Push/pull (to me) are terms for the relative position of a fan to radiator and the movement of air through that radiator. If a fan is attached to a rad and the air flows through the rad toward the fan, it's in pull. If the air moves through the radiator away from the fan, it's in push. Intake/exhaust are also relative terms, but it's rather obvious that intake is into-the-case and exhaust is out-of-the-case. If a fan is not directly attached to a radiator (be it the H55 rad or the L9 fin stack), I much prefer the intake/exhaust nomenclature to reduce ambiguity.
The document's "standard orientation" for the 120mm AIO lists the back fan in push and the rad fan in pull. The render shows both fans facing the same direction, as intakes. So the rad fan is in pull relative to the radiator, and the back fan is in push...relative to the chassis? The reverse orientation is the same, except the case has been inverted. There are no tests with the 120mm AIO and the fans set to exhaust.

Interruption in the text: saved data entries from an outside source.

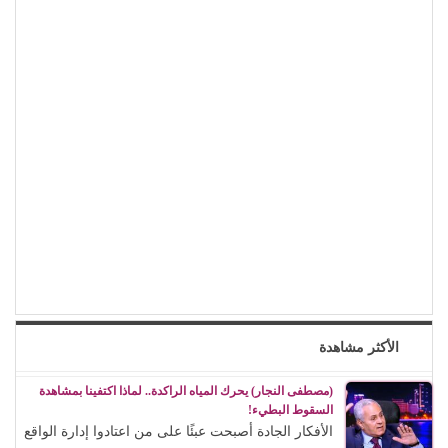
الأكثر مشاهدة
(مصطفى النجار) يحرك المياه الراكدة.. لماذا اكتفينا بمشاهدة
السقوط البطيء!
الأفكار الجادة أصبحت عبئًا على من اعتادوا إدارة الواقع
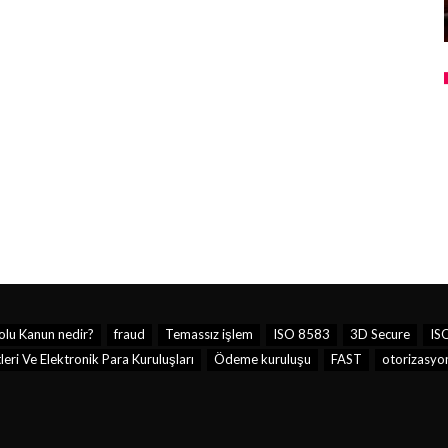
lu Kanun nedir?
fraud
Temassız işlem
ISO 8583
3D Secure
IS
ri Ve Elektronik Para Kuruluşları
Ödeme kuruluşu
FAST
otorizasyo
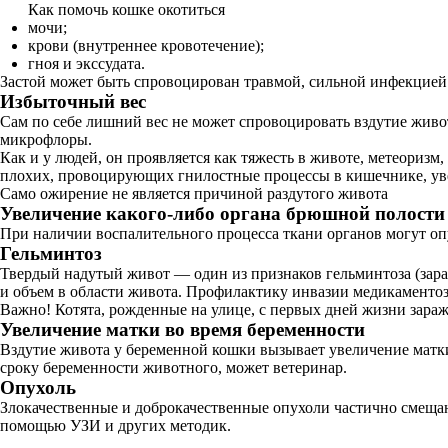
Как помочь кошке окотиться
мочи;
крови (внутреннее кровотечение);
гноя и экссудата.
Застой может быть спровоцирован травмой, сильной инфекцией 
Избыточный вес
Сам по себе лишний вес не может спровоцировать вздутие жив
микрофлоры.
Как и у людей, он проявляется как тяжесть в животе, метеориз
плохих, провоцирующих гнилостные процессы в кишечнике, ув
Само ожирение не является причиной раздутого живота
Увеличение какого-либо органа брюшной полости
При наличии воспалительного процесса ткани органов могут опух
Гельминтоз
Твердый надутый живот — один из признаков гельминтоза (зара
и объем в области живота. Профилактику инвазии медикаментозн
Важно! Котята, рожденные на улице, с первых дней жизни зараж
Увеличение матки во время беременности
Вздутие живота у беременной кошки вызывает увеличение матки
сроку беременности животного, может ветеринар.
Опухоль
Злокачественные и доброкачественные опухоли частично смеща
помощью УЗИ и других методик.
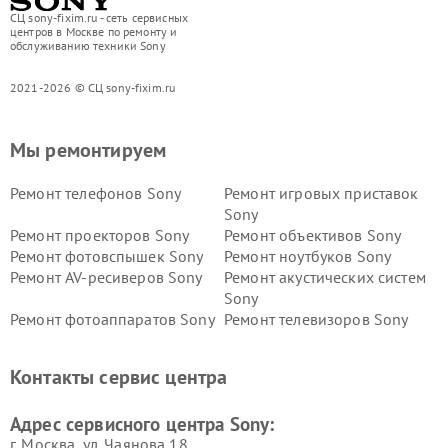
СЦ sony-fixim.ru - сеть сервисных
центров в Москве по ремонту и
обслуживанию техники Sony
2021-2026 © СЦ sony-fixim.ru
Мы ремонтируем
Ремонт телефонов Sony
Ремонт игровых приставок
Sony
Ремонт проекторов Sony
Ремонт объективов Sony
Ремонт фотовспышек Sony
Ремонт ноутбуков Sony
Ремонт AV-ресиверов Sony
Ремонт акустических систем
Sony
Ремонт фотоаппаратов Sony
Ремонт телевизоров Sony
Ремонт саундбаров Sony
Ремонт проигрывателей
винила Sony
Контакты сервис центра
Адрес сервисного центра Sony:
г. Москва, ул. Чаянова 18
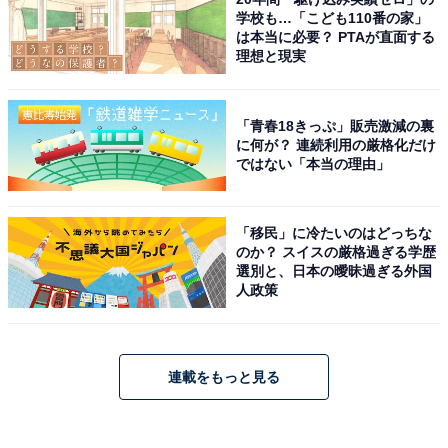
学校も…「こども110番の家」
は本当に必要？ PTAが直面する
理想と現実
「青春18きっぷ」販売激減の裏
に何が？ 連続利用の厳格化だけ
ではない「本当の理由」
「移民」に冷たいのはどっちな
のか？ スイスの厳格過ぎる学歴
選別と、日本の曖昧過ぎる外国
人政策
連載をもっと見る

For the air coolers (is there a reason you swapped the renders' front/back positions vs the aio?), the front fan is push and the back fan is pull. The render shows the front fan as an intake, the back fan as an exhaust. So I guess the front fan is in push relative to the chassis, while the back fan (which is also affixed to the chassis) is in pull relative to the noctua heatsink?

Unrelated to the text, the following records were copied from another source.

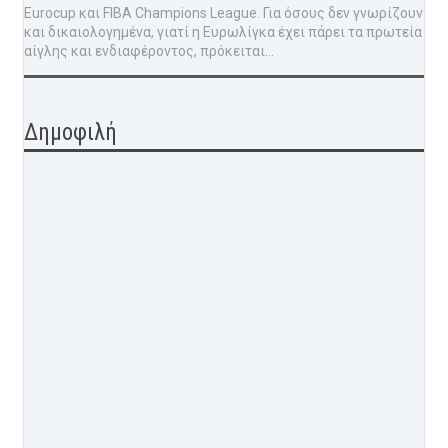
Eurocup και FIBA Champions League. Για όσους δεν γνωρίζουν
και δικαιολογημένα, γιατί η Ευρωλίγκα έχει πάρει τα πρωτεία
αίγλης και ενδιαφέροντος, πρόκειται...
Δημοφιλή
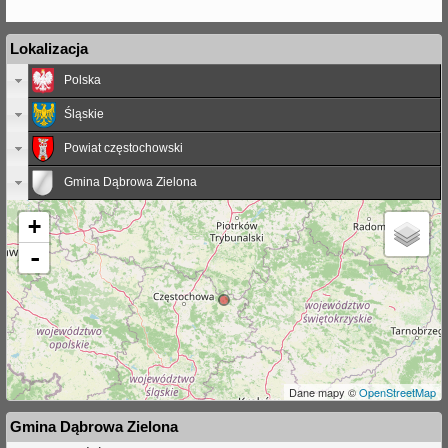
Lokalizacja
Polska
Śląskie
Powiat częstochowski
Gmina Dąbrowa Zielona
+
-
Dane mapy ©
OpenStreetMap
Gmina Dąbrowa Zielona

Assuming I have that correct, isn't there concern that the 25mm intake fan will be recycling the warm air that the slim fan just exhausted? My intuition may well be wrong but there's no data to disprove it. The 48mm reverse orientation has the render with both fans as intakes for glass panels, but also the fans at the top of the case (assuming reverse orientation means inverting the entire case). The 48mm reverse, glass panel orientation performed 6C better than the 48mm standard orientation glass panels (where fans are on bottom, one intake and one exhaust)--but I don't know if that improvement came from the change is case orientation (fans on top vs bottom) or the fan direction orientation (both as intakes vs. one intake/one exhaust). I would be interested to compare direct results for an air cooled setup with:
- both case fans as intakes (this exists only for 48mm glass panels, fans on top)
- both case fans as exhaust
- one as intake/one as exhaust (this data already exists)
- the effect of case orientation on each of those three fan positions
If you've already done other testing to show that these aren't necessary, I'd love to peruse the results.